::: Extracted data :::
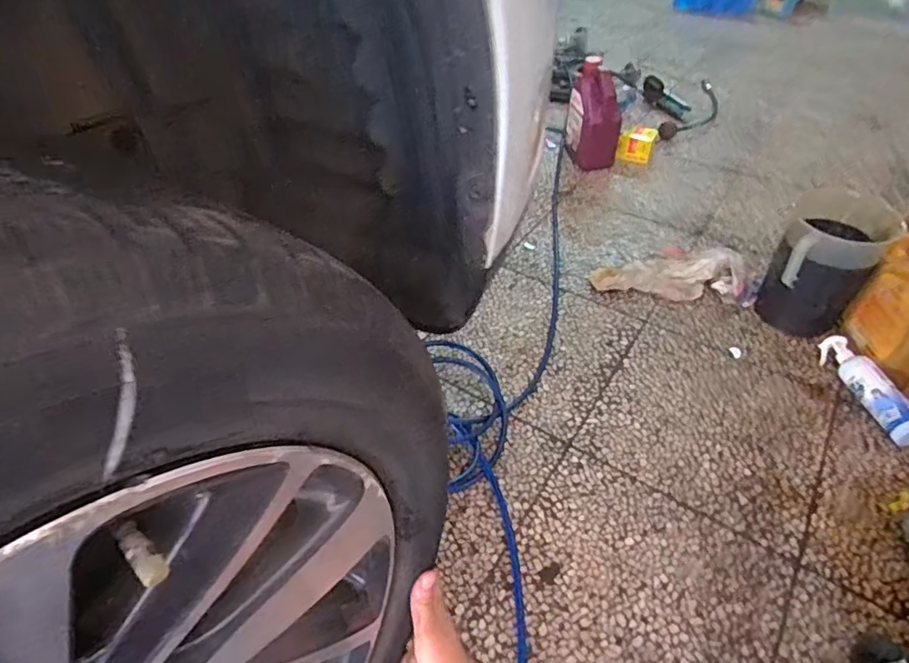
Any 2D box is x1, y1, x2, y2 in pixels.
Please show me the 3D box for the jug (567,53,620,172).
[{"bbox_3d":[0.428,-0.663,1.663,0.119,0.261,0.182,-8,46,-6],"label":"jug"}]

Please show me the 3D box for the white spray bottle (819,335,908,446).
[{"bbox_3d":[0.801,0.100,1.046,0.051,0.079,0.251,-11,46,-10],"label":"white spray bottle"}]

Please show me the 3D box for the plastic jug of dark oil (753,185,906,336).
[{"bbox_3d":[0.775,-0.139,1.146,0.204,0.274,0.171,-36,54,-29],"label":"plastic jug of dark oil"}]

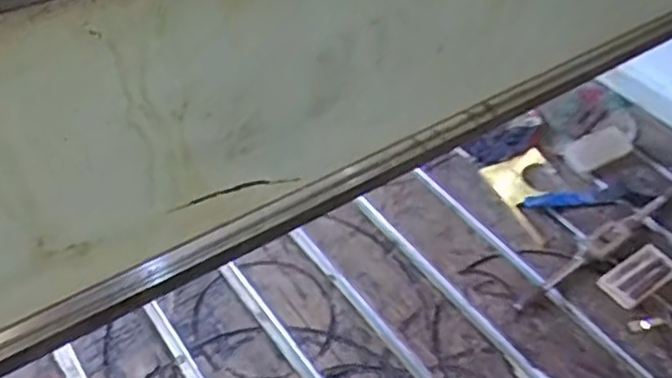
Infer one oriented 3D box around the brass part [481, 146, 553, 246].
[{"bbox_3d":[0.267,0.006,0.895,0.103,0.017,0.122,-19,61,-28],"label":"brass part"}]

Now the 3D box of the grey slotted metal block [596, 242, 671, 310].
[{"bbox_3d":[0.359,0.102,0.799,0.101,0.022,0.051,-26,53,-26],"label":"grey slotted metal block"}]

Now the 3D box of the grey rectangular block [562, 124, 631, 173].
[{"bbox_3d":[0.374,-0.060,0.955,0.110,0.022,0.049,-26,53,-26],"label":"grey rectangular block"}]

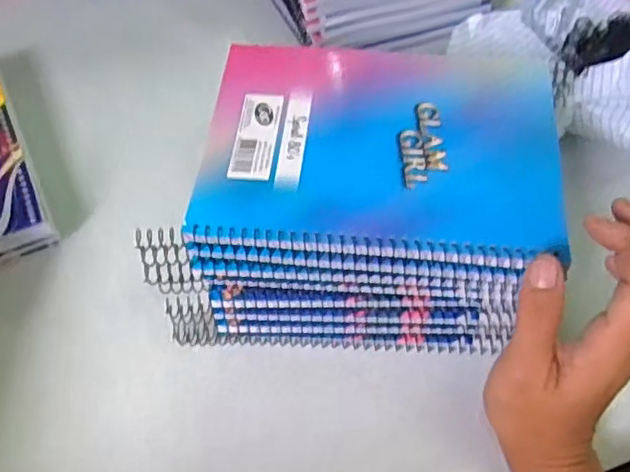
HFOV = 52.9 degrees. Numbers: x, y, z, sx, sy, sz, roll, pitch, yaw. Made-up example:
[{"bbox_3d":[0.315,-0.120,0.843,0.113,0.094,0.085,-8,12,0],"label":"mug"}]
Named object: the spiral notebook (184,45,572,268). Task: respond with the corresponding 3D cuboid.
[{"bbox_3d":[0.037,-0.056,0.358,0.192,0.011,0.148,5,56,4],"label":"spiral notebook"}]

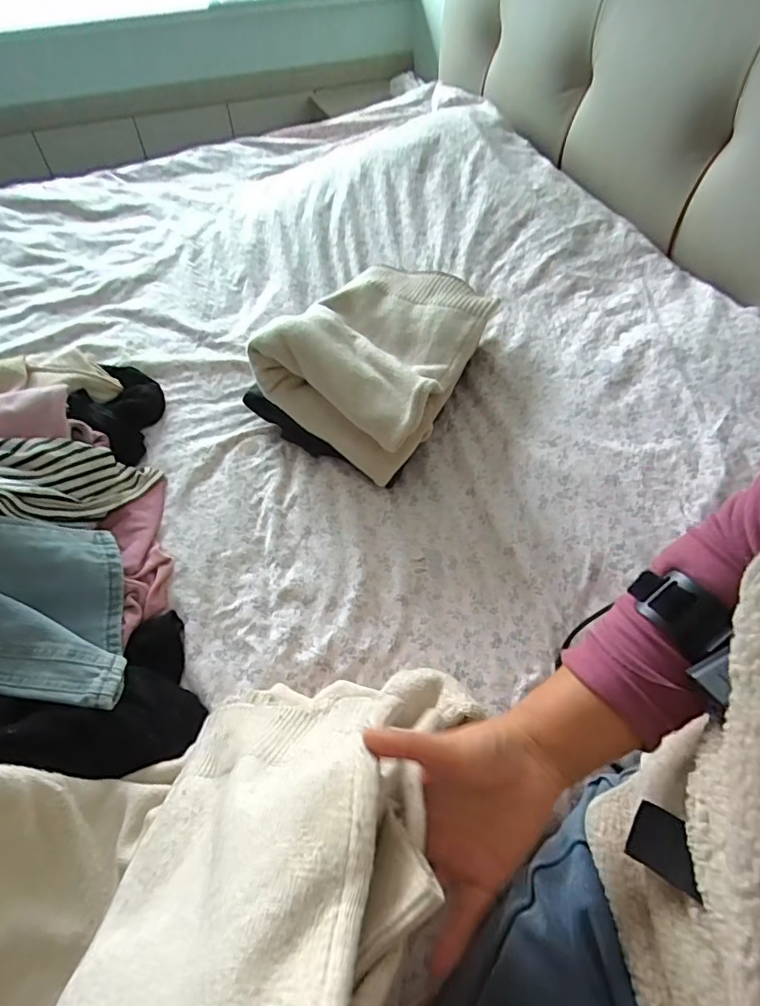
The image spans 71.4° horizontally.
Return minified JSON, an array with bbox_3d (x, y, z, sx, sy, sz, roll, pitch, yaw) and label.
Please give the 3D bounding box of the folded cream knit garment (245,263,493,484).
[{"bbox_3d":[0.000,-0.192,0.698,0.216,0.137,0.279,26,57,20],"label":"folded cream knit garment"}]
:::
::: Extracted data :::
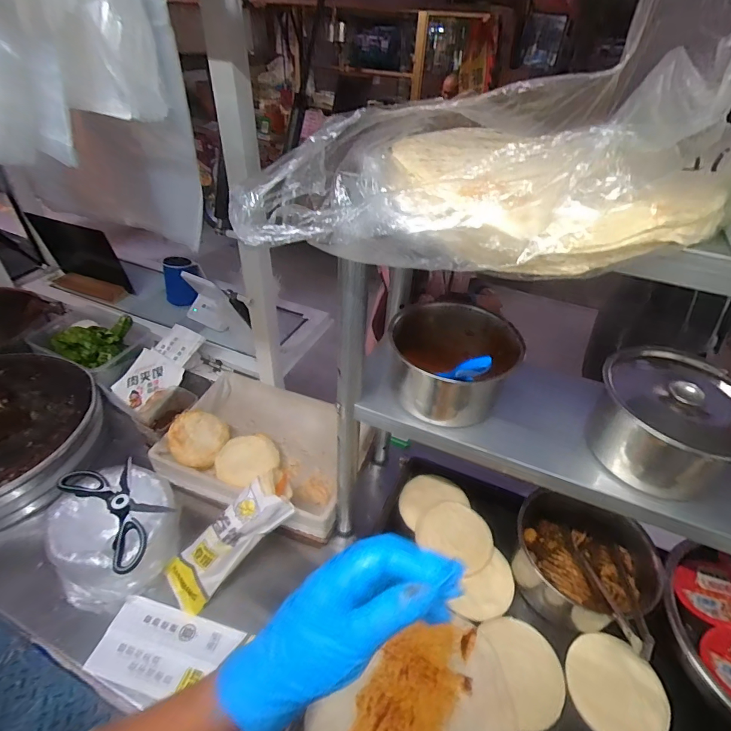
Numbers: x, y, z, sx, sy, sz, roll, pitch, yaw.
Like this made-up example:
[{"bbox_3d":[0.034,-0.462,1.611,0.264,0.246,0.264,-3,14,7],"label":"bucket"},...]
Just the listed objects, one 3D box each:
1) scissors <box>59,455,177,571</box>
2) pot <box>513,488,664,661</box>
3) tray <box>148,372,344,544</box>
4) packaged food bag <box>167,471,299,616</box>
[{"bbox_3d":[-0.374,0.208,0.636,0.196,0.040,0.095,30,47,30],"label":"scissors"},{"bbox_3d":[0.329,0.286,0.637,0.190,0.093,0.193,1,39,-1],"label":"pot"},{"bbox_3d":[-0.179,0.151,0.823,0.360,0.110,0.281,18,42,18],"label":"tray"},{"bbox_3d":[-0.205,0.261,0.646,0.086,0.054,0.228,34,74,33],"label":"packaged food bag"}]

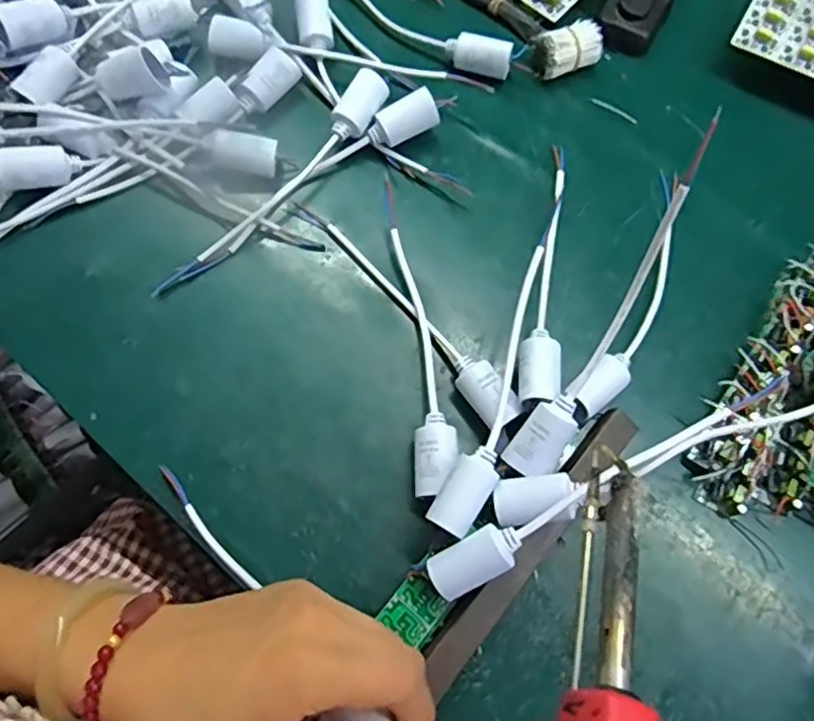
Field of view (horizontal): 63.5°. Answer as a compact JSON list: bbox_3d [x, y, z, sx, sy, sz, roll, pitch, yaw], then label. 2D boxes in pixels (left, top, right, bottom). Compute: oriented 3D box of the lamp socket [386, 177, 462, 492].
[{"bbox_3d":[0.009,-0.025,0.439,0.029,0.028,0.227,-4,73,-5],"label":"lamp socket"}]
:::
::: Extracted data :::
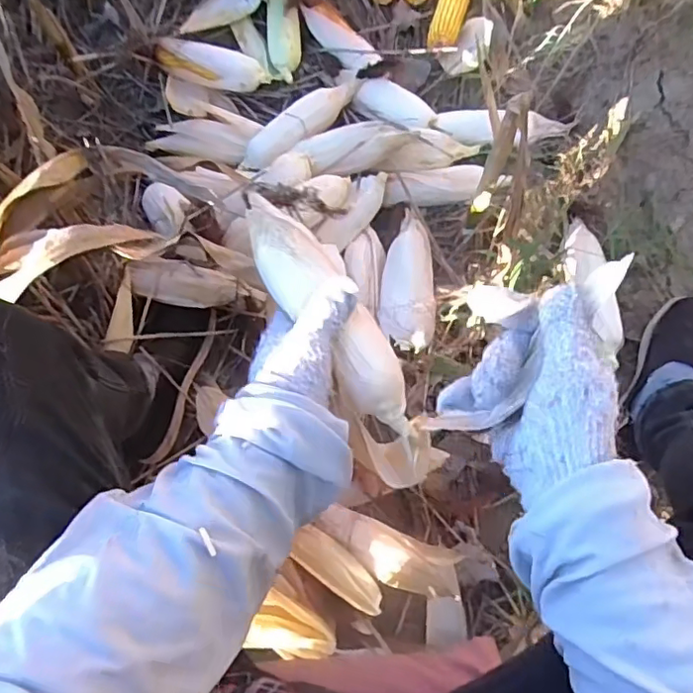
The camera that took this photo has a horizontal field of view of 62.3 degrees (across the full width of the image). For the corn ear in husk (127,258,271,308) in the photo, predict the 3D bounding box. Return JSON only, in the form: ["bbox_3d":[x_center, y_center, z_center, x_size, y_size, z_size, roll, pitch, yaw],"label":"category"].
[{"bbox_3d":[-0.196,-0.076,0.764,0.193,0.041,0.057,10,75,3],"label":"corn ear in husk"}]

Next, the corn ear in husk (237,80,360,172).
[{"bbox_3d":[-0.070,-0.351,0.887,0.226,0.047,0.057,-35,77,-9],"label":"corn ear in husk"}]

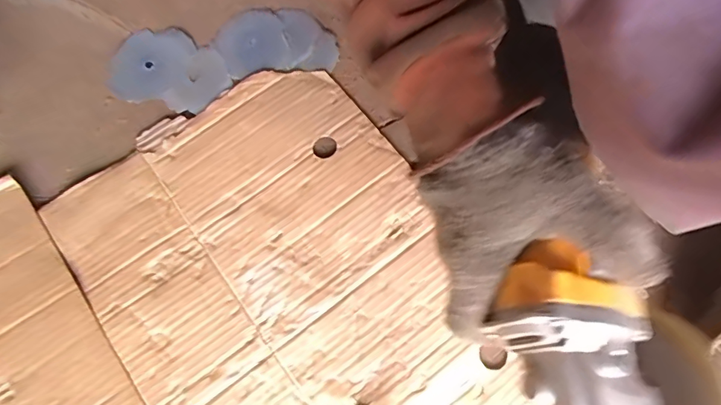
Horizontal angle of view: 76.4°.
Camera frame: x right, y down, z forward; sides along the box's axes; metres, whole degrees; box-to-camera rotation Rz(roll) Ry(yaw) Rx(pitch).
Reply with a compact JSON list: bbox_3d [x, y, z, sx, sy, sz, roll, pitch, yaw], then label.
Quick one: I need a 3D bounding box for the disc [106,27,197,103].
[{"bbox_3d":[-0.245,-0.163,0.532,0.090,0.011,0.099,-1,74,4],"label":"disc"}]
:::
**Problem to solve:** Look above for the line holding "2) pot <box>513,488,664,661</box>" and the line holding "3) tray <box>148,372,344,544</box>". Retype both, and every line between them, word for word and nothing else.

**Expected output:**
2) pot <box>513,488,664,661</box>
3) tray <box>148,372,344,544</box>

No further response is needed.